From the Fallen Journalists Memorial Foundation:

Who will be honored by the memorial? The memorial will honor fallen journalists and the U.S.’s commitment to a free press. It will not name individual journalists.


What will the memorial look like? While no decisions have been made, the preference is for a modestly sized, non-intrusive memorial that is cost-effective to maintain.


When will the process begin? The bipartisan Fallen Journalists Memorial Act authorizes the construction of the memorial. It was unanimously approved by Congress in 2020 and signed into law by President Donald J. Trump on December 23, 2020. Designing and building a memorial in Washington, D.C., on federal land is dictated by the Commemorative Works Act (CWA) of 1986, which outlines a seven-year framework from enactment of authorizing legislation to completion of the project unless an extension is granted. The process is overseen by the National Capital Memorial Advisory Commission (NCMAC), which is chaired by the National Park Service (NPS) and made up of other key regulatory agencies that approve commemorative project designs, including the U.S. Commission of Fine Arts (CFA), the National Capital Planning Commission (NCPC), and others.


Where will the memorial be located? The Foundation intends to pursue the placement of the memorial on federal land in Washington, D.C., located in Area I or II as designated on the adjacent map. Under the CWA, no new memorials are permitted in the area called “the Reserve,” otherwise known as the National Mall.

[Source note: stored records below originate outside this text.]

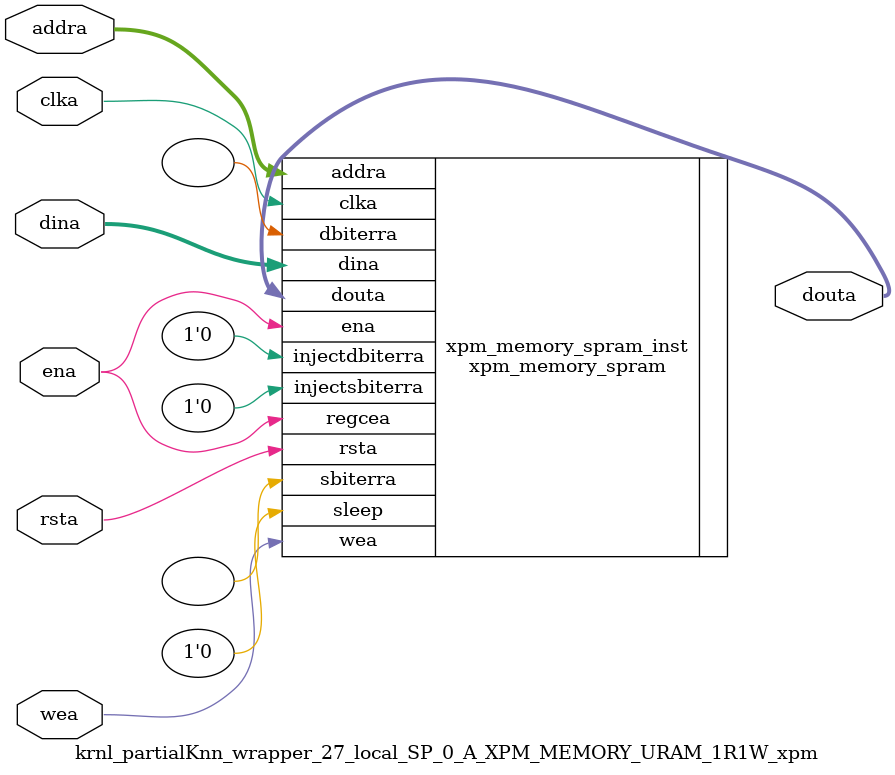
<source format=v>
`timescale 1 ns / 1 ps
module krnl_partialKnn_wrapper_27_local_SP_0_A_XPM_MEMORY_URAM_1R1W_xpm # (
  // Common module parameters
  parameter integer                 MEMORY_SIZE        = 524288,
  parameter                         MEMORY_PRIMITIVE   = "ultra",
  parameter                         ECC_MODE           = "no_ecc",
  parameter                         MEMORY_INIT_FILE   = "none",
  parameter                         WAKEUP_TIME        = "disable_sleep",
  parameter integer                 MESSAGE_CONTROL    = 0,
  // Port A module parameters
  parameter integer                 WRITE_DATA_WIDTH_A = 256,
  parameter integer                 READ_DATA_WIDTH_A  = WRITE_DATA_WIDTH_A,
  parameter integer                 BYTE_WRITE_WIDTH_A = WRITE_DATA_WIDTH_A,
  parameter integer                 ADDR_WIDTH_A       = 11,
  parameter                         READ_RESET_VALUE_A = "0",
  parameter integer                 READ_LATENCY_A     = 1,
  parameter                         WRITE_MODE_A       = "read_first"
) (
  // Port A module ports
  input  wire                                               clka,
  input  wire                                               rsta,
  input  wire                                               ena,
  input  wire [(WRITE_DATA_WIDTH_A/BYTE_WRITE_WIDTH_A)-1:0] wea,
  input  wire [ADDR_WIDTH_A-1:0]                            addra,
  input  wire [WRITE_DATA_WIDTH_A-1:0]                      dina,
  output wire [READ_DATA_WIDTH_A-1:0]                       douta
);
// Set parameter values and connect ports to instantiate an XPM_MEMORY single port RAM configuration
xpm_memory_spram # (
  // Common module parameters
  .MEMORY_SIZE        (MEMORY_SIZE),   //positive integer
  .MEMORY_PRIMITIVE   (MEMORY_PRIMITIVE),      //string; "auto", "distributed", "block" or "ultra";
  .ECC_MODE           (ECC_MODE),      //do not change
  .MEMORY_INIT_FILE   (MEMORY_INIT_FILE), //string; "none" or "<filename>.mem" 
  .MEMORY_INIT_PARAM  (""), //string;
  .WAKEUP_TIME        (WAKEUP_TIME),      //string; "disable_sleep" or "use_sleep_pin"
  .MESSAGE_CONTROL    (MESSAGE_CONTROL),      //do not change
  // Port A module parameters
  .WRITE_DATA_WIDTH_A (WRITE_DATA_WIDTH_A),     //positive integer
  .READ_DATA_WIDTH_A  (READ_DATA_WIDTH_A),     //positive integer
  .BYTE_WRITE_WIDTH_A (BYTE_WRITE_WIDTH_A),     //integer; 8, 9, or WRITE_DATA_WIDTH_A value
  .ADDR_WIDTH_A       (ADDR_WIDTH_A),      //positive integer
  .READ_RESET_VALUE_A (READ_RESET_VALUE_A),  //string
  .READ_LATENCY_A     (READ_LATENCY_A),      //non-negative integer
  .WRITE_MODE_A       (WRITE_MODE_A)       //string; "write_first", "read_first", "no_change"
) xpm_memory_spram_inst (
  // Common module ports
  .sleep          (1'b0),  //do not change
  // Port A module ports
  .clka           (clka),
  .rsta           (rsta),
  .ena            (ena),
  .regcea         (ena),
  .wea            (wea),
  .addra          (addra),
  .dina           (dina),
  .injectsbiterra (1'b0),  //do not change
  .injectdbiterra (1'b0),  //do not change
  .douta          (douta),
  .sbiterra       (),      //do not change
  .dbiterra       ()       //do not change
);
endmodule
</source>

Area I is reserved for commemorative works of “preeminent historical and lasting significance to the United States.” Area II is reserved for “subjects of lasting historical significance to the American people.” Area II encompasses all sections of the District of Columbia and its environs not part of the Reserve or Area I. Placement of the Fallen Journalists Memorial in Area I would require additional authorization by Congress.


Why is this memorial being pursued? The effort to build a memorial was launched as an initiative of the Tribune Publishing Company by its Chairman David Dreier, to mark the first anniversary of the deadliest assault against journalists in United States history – the June 28, 2018, murder of five employees in the newsroom of Tribune Publishing’s The Capital Gazette in Annapolis, Maryland. Additionally, in 2019, the Newseum, which housed a memorial to fallen journalists, closed its doors.


How much will the memorial cost? The ultimate cost will depend on variables including the location, size and design of the memorial, the approval and permitting process, construction and maintenance costs, and any educational programs associated with the Foundation (SEE table below for construction related costs of other memorials). The memorial will be funded entirely by private donations. To date, the FJM Foundation has been supported by grants received in 2019 from the Annenberg Foundation and Michael and Jacky Ferro Foundation.